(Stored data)
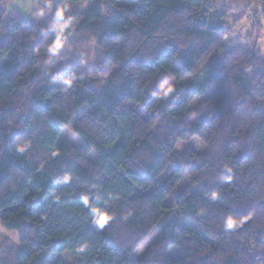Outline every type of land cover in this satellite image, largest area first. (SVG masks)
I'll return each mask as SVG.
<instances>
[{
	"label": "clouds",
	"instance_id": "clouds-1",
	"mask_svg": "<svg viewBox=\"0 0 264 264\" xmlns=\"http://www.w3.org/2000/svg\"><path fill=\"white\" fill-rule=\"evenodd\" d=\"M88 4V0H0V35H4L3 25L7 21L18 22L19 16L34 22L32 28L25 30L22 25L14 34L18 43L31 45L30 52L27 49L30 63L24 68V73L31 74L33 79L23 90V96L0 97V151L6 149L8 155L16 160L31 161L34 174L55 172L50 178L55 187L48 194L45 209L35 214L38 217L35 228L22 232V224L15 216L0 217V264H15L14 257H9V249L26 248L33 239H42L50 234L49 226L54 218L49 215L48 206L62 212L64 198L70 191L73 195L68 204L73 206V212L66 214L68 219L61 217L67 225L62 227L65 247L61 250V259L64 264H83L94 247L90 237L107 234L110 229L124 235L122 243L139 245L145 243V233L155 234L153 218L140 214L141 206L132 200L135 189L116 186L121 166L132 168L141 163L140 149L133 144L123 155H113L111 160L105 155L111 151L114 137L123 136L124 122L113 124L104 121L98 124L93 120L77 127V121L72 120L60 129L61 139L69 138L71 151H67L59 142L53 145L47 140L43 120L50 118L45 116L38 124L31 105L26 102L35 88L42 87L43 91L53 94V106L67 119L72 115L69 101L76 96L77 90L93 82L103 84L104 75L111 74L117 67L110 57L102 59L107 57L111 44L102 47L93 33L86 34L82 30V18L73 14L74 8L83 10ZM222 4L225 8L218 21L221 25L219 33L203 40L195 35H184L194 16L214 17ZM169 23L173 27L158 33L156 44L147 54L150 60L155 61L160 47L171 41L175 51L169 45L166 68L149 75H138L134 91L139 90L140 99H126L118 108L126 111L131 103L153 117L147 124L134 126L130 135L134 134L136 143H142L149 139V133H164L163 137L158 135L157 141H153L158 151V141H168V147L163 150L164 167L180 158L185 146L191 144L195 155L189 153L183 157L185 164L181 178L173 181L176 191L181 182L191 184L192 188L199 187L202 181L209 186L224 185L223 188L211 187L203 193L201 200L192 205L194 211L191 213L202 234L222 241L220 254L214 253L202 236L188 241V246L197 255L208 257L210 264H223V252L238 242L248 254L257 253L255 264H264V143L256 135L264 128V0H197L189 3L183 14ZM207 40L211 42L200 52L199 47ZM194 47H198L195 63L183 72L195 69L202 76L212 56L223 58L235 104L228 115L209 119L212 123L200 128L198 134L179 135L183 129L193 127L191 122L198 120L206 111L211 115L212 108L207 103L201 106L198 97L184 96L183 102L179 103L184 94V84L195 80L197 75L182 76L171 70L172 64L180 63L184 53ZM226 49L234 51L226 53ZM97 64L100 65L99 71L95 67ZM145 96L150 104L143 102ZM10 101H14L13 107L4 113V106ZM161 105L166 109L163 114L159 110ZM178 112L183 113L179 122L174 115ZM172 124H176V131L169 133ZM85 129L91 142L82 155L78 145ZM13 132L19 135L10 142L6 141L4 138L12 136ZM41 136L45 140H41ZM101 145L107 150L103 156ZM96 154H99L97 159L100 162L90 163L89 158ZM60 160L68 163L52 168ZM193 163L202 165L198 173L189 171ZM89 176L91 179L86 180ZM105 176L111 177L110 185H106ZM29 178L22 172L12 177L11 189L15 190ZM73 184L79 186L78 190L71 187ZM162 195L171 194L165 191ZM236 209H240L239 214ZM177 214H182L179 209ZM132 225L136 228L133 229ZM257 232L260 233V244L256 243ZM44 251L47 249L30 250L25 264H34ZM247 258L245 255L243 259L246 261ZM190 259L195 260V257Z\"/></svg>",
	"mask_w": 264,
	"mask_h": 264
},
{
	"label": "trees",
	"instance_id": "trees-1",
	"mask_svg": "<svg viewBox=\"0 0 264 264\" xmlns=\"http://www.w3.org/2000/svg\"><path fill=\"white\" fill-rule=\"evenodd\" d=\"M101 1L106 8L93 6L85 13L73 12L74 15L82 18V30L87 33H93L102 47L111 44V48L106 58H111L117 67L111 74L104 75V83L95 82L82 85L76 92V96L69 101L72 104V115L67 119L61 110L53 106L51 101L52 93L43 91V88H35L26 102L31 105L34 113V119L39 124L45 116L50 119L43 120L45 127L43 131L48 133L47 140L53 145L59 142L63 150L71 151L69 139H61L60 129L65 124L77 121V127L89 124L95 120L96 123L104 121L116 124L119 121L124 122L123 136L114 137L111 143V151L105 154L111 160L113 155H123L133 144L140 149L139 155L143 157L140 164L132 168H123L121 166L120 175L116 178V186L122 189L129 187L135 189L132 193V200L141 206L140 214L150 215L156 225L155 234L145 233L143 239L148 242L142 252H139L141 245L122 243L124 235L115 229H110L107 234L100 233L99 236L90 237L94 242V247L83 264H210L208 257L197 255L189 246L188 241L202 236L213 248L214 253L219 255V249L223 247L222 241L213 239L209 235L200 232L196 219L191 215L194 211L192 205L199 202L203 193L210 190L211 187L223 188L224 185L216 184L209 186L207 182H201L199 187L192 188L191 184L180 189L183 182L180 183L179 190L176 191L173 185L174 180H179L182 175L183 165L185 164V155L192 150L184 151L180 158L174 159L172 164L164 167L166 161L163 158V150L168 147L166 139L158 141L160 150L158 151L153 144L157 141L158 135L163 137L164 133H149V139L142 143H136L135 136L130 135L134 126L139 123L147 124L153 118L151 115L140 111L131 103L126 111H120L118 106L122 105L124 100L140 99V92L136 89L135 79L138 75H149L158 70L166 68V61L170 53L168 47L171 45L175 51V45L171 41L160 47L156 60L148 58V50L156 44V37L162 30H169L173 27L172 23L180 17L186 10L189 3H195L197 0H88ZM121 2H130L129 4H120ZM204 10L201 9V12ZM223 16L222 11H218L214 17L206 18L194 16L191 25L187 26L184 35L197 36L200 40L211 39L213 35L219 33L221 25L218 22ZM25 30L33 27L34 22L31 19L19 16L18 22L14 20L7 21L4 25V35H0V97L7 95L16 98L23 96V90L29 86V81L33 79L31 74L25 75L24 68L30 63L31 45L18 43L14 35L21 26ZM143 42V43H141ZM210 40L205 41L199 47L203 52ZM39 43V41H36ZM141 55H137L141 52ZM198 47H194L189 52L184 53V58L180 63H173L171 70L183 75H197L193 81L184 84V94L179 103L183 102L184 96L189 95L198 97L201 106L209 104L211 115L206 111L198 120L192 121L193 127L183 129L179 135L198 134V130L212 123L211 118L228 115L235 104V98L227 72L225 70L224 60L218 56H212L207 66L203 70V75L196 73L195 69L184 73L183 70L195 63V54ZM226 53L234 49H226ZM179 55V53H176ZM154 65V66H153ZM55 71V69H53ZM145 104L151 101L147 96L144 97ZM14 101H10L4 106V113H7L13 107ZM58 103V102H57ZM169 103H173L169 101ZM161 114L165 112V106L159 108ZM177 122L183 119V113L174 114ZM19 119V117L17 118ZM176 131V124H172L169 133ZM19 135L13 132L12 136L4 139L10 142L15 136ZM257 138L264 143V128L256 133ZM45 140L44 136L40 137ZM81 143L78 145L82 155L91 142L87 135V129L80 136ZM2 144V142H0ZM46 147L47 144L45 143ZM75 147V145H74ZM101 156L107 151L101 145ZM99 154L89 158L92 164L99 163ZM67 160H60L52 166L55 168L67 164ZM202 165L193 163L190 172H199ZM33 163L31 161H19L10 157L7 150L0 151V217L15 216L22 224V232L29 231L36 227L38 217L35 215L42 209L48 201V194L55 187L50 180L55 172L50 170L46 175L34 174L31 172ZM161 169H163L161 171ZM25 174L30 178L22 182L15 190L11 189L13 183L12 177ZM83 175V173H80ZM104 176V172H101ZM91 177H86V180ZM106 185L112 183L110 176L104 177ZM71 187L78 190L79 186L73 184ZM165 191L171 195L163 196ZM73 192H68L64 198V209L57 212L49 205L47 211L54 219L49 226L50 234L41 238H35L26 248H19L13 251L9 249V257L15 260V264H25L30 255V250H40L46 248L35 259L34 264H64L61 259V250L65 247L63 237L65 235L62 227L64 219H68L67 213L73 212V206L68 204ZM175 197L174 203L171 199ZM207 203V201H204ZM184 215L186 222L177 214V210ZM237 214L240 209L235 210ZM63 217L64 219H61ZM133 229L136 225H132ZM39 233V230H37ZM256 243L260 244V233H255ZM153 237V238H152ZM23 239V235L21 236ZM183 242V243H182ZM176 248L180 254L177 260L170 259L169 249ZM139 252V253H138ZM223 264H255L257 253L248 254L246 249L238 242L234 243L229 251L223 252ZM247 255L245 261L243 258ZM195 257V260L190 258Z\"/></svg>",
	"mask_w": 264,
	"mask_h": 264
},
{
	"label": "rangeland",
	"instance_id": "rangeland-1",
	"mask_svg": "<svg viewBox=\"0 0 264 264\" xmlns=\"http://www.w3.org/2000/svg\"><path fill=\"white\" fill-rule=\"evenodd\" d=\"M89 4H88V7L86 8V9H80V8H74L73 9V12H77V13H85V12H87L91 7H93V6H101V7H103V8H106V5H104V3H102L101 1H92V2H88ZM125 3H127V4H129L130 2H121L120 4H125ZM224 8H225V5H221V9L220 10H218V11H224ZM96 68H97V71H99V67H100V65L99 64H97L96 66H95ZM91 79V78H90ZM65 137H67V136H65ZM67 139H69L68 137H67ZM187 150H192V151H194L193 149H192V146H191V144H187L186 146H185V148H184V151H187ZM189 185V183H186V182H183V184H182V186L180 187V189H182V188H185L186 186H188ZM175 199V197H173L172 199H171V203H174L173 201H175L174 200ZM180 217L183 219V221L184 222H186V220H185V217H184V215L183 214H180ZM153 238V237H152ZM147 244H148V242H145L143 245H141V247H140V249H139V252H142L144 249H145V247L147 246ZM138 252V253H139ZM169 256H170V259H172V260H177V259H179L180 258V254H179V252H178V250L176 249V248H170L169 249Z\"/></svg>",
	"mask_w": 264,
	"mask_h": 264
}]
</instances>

* * *

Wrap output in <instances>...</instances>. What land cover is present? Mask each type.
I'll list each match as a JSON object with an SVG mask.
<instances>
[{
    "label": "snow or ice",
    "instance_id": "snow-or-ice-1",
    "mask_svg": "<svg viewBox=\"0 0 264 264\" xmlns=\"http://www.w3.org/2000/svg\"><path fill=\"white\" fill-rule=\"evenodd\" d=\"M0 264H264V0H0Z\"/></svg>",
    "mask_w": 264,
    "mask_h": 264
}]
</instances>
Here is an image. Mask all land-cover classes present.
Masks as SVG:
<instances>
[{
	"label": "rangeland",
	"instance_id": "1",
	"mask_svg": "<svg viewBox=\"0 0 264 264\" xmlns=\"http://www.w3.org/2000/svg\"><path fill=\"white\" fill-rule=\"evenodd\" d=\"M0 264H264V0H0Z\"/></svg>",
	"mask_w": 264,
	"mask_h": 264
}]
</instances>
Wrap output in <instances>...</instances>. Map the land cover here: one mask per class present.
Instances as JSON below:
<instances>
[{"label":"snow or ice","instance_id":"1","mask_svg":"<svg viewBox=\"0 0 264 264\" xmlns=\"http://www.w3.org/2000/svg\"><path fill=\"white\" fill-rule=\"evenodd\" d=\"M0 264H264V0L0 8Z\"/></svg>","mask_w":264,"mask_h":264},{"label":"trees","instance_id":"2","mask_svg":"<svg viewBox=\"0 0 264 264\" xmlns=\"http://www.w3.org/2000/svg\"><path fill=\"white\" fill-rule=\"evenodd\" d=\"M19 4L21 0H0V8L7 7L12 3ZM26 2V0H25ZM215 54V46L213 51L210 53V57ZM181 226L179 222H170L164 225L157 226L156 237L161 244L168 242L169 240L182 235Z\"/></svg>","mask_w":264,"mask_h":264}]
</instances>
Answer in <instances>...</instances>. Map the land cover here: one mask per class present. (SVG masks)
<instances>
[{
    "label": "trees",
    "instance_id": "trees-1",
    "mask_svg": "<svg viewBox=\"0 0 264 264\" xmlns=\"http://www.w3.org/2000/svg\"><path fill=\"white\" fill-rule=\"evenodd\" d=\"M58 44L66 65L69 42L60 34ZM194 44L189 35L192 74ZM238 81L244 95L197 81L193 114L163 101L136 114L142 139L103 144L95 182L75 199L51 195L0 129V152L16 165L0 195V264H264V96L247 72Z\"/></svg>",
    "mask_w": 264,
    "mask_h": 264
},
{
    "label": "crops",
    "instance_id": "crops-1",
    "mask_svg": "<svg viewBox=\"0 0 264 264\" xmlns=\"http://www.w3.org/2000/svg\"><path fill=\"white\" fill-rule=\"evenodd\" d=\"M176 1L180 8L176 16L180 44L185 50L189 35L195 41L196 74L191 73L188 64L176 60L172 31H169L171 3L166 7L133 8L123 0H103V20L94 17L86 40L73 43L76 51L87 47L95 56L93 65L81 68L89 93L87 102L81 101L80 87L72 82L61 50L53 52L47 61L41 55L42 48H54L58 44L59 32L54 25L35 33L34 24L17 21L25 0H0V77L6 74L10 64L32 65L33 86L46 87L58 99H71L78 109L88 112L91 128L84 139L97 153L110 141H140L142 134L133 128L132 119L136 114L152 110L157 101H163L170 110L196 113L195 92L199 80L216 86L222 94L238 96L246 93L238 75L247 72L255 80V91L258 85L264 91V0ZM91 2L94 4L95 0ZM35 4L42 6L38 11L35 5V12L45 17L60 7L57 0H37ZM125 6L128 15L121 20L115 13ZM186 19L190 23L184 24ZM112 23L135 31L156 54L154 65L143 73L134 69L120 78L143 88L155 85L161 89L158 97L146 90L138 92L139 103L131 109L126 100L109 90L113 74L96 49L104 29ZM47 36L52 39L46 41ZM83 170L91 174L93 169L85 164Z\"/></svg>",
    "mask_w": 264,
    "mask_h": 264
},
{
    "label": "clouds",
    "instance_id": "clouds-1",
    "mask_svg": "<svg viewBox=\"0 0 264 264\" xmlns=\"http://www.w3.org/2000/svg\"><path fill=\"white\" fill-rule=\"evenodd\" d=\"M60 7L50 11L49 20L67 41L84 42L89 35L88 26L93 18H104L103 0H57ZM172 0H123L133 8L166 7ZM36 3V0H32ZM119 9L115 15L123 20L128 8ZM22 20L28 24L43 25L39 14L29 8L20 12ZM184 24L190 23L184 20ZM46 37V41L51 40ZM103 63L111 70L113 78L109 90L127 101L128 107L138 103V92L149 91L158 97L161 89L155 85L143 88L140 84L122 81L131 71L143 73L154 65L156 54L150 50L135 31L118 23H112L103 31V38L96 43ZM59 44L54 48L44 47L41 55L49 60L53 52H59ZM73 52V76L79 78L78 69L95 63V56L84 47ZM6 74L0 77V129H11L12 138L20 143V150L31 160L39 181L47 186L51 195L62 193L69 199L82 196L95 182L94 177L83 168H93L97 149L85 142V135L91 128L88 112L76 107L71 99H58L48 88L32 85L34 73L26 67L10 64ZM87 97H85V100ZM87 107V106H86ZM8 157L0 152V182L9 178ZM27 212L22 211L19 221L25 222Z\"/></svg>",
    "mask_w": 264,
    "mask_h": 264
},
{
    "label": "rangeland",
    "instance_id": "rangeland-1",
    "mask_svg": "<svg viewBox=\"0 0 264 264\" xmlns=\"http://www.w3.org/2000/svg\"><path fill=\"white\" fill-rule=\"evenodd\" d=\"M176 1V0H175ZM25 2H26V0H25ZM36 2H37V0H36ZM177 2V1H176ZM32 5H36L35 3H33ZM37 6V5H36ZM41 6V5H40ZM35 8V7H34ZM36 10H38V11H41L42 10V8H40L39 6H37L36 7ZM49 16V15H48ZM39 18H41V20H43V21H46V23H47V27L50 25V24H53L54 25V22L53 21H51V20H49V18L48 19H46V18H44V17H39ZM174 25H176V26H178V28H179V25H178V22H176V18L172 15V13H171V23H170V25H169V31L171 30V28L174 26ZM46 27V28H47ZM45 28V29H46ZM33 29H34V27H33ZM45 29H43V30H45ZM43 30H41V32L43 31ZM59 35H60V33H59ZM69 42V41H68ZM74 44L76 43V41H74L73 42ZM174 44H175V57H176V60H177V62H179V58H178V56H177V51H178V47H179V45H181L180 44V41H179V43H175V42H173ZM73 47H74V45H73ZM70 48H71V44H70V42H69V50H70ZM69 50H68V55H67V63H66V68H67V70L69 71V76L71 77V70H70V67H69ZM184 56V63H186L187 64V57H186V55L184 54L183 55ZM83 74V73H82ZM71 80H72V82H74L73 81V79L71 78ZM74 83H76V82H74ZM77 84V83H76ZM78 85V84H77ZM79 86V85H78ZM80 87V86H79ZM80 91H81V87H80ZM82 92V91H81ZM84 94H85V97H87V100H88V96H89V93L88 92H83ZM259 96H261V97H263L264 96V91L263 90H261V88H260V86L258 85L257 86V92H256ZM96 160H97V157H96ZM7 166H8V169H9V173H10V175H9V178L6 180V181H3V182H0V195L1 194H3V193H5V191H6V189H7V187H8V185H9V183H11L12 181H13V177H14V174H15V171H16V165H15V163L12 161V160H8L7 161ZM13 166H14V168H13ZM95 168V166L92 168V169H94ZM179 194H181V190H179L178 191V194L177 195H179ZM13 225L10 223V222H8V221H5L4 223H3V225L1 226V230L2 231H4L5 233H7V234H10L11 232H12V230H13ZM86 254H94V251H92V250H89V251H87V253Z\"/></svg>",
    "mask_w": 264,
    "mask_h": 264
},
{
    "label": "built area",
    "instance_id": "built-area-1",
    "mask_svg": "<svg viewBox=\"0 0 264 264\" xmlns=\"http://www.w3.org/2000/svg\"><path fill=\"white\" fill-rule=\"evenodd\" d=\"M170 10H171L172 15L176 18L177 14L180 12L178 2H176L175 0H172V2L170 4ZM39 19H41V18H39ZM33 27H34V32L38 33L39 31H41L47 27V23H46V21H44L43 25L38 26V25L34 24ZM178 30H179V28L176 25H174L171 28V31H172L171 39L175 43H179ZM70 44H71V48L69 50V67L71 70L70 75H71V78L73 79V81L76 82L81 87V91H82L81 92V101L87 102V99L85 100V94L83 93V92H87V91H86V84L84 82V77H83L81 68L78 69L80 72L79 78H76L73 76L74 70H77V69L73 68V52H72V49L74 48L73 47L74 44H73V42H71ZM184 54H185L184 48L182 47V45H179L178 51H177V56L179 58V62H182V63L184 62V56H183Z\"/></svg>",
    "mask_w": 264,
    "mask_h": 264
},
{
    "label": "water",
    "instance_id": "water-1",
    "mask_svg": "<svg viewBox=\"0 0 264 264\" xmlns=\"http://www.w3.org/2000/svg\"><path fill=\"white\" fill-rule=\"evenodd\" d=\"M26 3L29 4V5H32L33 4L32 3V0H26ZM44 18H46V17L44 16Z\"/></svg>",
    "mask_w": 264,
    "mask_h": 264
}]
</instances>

---

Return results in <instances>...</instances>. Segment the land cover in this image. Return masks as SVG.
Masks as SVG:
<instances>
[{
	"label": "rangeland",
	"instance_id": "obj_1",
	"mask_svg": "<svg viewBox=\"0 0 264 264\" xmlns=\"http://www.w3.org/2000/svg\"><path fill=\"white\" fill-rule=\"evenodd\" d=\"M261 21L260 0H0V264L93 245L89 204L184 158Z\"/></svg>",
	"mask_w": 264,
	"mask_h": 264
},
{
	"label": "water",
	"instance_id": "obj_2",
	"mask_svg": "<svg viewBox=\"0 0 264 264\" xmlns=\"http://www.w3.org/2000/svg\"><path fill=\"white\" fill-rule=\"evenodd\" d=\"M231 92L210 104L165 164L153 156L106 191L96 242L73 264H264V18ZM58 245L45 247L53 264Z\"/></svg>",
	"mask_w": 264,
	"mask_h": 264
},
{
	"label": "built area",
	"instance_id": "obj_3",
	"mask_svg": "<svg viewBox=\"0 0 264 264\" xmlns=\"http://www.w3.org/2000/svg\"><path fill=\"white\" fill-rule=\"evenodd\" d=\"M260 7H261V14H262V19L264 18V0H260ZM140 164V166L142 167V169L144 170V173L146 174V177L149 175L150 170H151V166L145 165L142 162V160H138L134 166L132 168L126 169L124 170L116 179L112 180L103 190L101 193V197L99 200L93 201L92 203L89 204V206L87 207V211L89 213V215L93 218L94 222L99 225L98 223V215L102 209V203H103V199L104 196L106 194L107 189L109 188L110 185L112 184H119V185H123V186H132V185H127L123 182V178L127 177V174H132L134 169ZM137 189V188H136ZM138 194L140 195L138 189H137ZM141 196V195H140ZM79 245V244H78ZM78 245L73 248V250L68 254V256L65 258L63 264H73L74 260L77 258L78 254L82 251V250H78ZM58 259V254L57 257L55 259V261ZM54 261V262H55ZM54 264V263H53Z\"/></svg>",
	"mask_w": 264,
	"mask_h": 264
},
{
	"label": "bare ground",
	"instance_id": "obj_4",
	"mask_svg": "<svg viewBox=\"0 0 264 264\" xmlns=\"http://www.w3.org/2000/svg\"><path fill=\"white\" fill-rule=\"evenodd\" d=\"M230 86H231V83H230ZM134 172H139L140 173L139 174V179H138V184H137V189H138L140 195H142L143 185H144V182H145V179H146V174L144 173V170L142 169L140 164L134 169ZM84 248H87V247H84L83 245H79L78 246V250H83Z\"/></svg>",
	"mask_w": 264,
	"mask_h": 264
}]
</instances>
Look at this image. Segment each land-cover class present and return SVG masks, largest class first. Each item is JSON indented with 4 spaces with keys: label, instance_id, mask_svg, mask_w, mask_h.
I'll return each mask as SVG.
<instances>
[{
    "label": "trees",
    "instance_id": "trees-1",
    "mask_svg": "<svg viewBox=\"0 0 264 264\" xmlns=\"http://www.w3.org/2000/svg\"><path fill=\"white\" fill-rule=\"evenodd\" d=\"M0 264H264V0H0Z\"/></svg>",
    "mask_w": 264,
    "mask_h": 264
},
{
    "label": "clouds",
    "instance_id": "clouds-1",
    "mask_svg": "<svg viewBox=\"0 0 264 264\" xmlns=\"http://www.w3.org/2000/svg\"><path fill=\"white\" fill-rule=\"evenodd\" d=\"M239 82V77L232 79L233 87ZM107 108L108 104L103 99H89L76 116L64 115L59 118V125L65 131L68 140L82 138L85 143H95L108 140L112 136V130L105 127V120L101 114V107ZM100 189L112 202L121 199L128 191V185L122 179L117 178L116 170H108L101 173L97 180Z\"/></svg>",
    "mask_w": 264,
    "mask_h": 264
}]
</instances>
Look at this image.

STATED EXERCISE
Show each line of the records that contains the string "water". Case matters.

TASK SOLUTION
    "label": "water",
    "instance_id": "water-1",
	"label": "water",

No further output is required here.